Mental illness stigma not eliminated yet

There has been a recent shift within popular discussion to engage with the topic of mental health and create a platform to discuss this increasingly significant issue.

Celebrities, athletes and musicians alike have come forward to publicly share their experiences with anxiety and depression in the hopes of lessening the stigma that haunts the estimated 350 million people who suffer from depression worldwide.

While increased media coverage is certainly a positive progression in the de-stigmatization and creation of awareness of mental illness in society, it certainly does not entirely eliminate the negative feelings that still cloud those living everyday with a mental illness hanging over their heads.
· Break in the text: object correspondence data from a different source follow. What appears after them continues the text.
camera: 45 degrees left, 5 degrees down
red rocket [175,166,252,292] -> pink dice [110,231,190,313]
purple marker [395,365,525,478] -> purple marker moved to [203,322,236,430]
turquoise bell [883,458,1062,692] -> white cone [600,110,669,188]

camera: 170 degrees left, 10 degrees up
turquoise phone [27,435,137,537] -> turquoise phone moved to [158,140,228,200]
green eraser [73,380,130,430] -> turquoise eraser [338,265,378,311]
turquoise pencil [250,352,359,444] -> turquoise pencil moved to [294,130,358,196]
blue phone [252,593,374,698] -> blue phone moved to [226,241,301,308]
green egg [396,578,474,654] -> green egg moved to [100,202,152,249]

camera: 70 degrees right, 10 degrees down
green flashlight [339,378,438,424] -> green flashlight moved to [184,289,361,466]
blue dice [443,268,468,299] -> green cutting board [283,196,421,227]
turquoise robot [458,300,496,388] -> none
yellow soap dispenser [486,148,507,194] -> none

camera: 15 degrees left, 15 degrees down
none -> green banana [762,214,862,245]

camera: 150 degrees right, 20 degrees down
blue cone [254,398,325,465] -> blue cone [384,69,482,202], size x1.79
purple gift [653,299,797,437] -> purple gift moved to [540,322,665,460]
On Friday, Michael Landsberg, host of TSN’s ‘Off the Record’ came to Laurier to share his very real experiences of battling depression. Being candid and comfortable talking about his mental health certainly influenced others to do the same.

This is significant at universities where stress and anxiety become synonymous with the student lifestyle and according to Student Care Networks, nearly 600,000 students across Canada are prescribed antidepressants.

Yet, despite these statistics and inspirational figures with positive messages, it is unlikely that mental illness is respected as a serious illness in the real world. If an employee called in sick due to a panic attack or bout of depression it would rarely be treated with the same understanding as the flu.

When 20 per cent of Canadians are destined to suffer from serious depression at some point in their lives, society cannot simply assume mental illnesses are accepted just because it is the latest trend in the media.

By saying there is no longer stigma against mental illness doesn’t make it true. We are still living in a world that has a lot to learn about the diseases and how to accommodate people forced to live with an illness many people still refuse to recognize as legitimate.